■ Problem statement: The expected output is a copy of every line in the records with the string "name".

■ Material for this task:
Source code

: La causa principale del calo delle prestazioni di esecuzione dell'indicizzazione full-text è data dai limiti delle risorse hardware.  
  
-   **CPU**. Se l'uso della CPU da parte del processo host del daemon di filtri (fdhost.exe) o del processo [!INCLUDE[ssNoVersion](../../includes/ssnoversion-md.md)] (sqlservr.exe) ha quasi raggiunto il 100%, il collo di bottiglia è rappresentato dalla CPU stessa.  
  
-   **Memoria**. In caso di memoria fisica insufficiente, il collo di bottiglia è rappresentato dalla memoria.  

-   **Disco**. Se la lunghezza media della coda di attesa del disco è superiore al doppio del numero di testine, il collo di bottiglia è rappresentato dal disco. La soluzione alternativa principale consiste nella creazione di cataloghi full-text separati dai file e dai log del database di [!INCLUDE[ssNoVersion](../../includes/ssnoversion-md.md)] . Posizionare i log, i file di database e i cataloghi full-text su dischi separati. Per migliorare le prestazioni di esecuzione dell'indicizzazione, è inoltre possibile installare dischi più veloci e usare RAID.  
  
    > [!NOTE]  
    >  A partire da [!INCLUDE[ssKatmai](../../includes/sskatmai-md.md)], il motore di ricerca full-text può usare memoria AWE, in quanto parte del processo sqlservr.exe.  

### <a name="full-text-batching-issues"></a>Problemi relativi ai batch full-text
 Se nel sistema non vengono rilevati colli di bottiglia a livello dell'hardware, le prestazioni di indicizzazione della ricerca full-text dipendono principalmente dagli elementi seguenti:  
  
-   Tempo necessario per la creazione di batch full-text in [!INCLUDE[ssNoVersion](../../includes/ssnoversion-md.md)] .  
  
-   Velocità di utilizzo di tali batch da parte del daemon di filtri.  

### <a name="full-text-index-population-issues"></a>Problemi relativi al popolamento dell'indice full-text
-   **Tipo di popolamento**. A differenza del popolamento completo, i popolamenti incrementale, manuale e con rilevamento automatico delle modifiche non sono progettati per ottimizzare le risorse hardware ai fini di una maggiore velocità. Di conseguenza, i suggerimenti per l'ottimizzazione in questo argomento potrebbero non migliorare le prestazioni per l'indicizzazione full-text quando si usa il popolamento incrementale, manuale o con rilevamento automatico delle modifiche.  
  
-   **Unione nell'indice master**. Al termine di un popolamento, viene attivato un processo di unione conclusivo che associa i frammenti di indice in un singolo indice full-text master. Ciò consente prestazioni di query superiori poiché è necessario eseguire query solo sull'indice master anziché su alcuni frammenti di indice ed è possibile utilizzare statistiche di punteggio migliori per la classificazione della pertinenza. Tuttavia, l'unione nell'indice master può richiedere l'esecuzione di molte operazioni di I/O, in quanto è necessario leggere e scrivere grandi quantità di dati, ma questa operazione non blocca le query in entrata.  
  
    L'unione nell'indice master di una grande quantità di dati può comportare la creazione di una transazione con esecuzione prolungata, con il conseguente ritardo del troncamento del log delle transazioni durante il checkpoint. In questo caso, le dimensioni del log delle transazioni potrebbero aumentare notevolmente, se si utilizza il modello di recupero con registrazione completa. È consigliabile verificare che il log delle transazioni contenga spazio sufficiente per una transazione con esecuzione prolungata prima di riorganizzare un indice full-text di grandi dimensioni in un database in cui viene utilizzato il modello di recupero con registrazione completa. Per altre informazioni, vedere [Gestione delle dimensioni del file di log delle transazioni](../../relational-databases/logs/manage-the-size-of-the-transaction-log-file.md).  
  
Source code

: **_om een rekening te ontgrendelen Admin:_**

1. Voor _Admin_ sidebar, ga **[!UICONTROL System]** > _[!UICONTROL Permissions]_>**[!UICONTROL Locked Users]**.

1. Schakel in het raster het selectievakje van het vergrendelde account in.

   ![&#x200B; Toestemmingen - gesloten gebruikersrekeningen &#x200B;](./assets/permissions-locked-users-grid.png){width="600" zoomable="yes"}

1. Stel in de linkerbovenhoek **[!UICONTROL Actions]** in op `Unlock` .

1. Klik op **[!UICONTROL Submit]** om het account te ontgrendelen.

■ Answer space:
### <a name="full-text-batching-issues"></a>Problemi relativi ai batch full-text
### <a name="full-text-index-population-issues"></a>Problemi relativi al popolamento dell'indice full-text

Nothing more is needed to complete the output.